There is no single definition, but generally PCBs with voltages over 48V are considered high voltage. Telecom and networking equipment commonly uses 48-400V. Industrial motors and power supplies can range up to 600V or higher.

Do I need high CTI soldermask for every high voltage PCB?

No, high CTI soldermask is most critical in applications with humid environments, condensing moisture, or risk of contamination. Lower CTI soldermasks may be acceptable in clean, dry environments with adequate conductor spacing and insulation.

Are high CTI soldermasks always green?

No, while green is the most common soldermask color, high CTI grades are available in other colors such as black, white, red, and blue to suit cosmetic requirements. Color has little effect on CTI performance.

Can I apply high CTI soldermask as a secondary coating over standard soldermask?

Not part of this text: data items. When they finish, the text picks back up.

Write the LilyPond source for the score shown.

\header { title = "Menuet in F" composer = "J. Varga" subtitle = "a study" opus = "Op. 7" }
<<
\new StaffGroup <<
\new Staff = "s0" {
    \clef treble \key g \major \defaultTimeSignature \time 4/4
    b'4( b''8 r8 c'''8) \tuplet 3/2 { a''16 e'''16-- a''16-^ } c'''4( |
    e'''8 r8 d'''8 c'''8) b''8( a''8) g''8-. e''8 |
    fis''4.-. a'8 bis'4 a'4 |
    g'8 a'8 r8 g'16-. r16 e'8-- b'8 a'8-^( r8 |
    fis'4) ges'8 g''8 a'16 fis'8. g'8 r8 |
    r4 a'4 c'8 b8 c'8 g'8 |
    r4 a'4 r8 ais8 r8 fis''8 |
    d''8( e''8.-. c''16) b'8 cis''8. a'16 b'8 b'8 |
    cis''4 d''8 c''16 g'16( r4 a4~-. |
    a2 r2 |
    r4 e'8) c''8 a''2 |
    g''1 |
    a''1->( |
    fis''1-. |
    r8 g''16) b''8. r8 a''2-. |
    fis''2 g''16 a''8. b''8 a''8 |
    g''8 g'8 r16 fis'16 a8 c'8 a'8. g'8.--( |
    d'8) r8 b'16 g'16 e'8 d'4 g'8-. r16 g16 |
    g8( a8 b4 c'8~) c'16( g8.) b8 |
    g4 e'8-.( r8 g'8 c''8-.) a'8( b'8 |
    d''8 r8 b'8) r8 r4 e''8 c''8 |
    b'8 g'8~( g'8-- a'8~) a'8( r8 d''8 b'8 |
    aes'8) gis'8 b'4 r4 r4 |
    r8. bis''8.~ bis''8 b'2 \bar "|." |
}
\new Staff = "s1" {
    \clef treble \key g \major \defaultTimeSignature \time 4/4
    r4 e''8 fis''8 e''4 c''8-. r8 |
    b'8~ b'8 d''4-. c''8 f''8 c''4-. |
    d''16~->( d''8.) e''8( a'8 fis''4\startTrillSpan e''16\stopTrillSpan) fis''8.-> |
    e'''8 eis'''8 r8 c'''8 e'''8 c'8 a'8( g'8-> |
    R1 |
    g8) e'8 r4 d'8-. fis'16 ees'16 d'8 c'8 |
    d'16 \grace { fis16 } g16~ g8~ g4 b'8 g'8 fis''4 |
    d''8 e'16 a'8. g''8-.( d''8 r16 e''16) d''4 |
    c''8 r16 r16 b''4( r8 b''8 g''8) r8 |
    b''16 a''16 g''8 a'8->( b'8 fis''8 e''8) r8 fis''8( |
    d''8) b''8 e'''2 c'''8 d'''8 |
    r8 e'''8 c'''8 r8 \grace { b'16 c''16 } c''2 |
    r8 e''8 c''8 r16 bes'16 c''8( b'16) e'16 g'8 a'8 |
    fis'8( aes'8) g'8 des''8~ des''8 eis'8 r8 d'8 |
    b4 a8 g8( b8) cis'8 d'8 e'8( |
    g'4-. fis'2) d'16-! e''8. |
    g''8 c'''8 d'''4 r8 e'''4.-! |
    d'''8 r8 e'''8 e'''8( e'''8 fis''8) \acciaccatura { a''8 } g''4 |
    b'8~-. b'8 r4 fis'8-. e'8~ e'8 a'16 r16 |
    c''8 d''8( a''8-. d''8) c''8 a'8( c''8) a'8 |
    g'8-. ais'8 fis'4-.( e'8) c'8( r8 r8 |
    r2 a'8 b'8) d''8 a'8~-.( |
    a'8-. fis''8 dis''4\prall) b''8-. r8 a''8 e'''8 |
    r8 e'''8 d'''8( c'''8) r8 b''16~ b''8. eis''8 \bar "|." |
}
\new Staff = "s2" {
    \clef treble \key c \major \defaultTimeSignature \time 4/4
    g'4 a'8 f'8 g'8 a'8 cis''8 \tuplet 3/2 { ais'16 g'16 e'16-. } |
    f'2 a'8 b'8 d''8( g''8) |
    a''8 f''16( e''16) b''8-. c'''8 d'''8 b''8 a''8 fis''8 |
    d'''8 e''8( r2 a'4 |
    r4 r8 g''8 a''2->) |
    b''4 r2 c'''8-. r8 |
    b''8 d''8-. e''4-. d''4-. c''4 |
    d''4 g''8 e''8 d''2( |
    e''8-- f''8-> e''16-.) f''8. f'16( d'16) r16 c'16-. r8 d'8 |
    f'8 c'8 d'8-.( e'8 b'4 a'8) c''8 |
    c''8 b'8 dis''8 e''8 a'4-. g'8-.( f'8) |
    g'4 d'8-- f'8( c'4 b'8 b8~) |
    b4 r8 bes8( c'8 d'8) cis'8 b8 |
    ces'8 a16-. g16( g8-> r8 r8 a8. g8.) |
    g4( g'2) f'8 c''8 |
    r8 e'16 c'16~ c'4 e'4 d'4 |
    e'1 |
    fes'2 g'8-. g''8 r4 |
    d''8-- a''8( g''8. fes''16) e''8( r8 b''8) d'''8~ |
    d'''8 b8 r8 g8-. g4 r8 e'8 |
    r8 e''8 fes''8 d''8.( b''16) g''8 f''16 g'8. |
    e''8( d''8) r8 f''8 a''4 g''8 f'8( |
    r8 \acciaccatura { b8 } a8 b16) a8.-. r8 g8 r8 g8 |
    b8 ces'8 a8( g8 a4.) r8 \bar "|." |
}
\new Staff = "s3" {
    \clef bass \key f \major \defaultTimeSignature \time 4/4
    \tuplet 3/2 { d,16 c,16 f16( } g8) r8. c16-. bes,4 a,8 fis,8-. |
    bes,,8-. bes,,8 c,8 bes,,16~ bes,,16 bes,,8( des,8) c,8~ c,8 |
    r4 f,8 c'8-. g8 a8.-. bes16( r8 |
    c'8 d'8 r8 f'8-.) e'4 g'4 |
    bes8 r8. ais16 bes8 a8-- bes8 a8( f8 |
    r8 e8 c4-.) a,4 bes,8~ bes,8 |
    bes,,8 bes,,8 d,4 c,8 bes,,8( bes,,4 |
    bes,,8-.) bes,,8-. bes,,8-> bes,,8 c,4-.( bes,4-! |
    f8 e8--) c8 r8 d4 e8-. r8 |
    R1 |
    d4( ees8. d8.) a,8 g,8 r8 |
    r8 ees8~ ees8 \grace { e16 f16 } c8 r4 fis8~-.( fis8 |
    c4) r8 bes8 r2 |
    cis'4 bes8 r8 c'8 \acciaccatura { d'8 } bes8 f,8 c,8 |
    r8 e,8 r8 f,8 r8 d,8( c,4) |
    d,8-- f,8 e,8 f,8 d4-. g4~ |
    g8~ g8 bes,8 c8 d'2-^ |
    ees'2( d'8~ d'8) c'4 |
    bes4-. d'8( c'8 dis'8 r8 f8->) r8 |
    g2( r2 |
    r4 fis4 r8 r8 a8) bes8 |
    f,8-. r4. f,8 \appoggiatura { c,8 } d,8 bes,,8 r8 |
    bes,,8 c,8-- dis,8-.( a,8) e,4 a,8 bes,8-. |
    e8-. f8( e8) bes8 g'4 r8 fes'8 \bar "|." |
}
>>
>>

In some cases, yes. For example, a silicone coating can be sprayed or brushed over a standard soldermask in high risk areas as a secondary insulator. However, this adds cost and complexity compared to using a uniformly high CTI soldermask.

How does the glass transition temperature (Tg) of a soldermask affect its CTI?

Glass transition temperature is a measure of a polymer’s heat resistance. Above its Tg, a polymer becomes softer and more permeable to moisture, which can degrade its CTI performance. High CTI soldermasks typically require a minimum Tg of 130°C and preferably over 150°C to maintain CTI ratings in high temperature environments.

In summary, selecting an appropriate high CTI soldermask is essential for PCBs in high voltage applications to prevent field failures from tracking and shorts. By understanding the factors affecting soldermask CTI and working closely with your PCB manufacturer, you can specify the optimal soldermask for your design requirements and operating environment.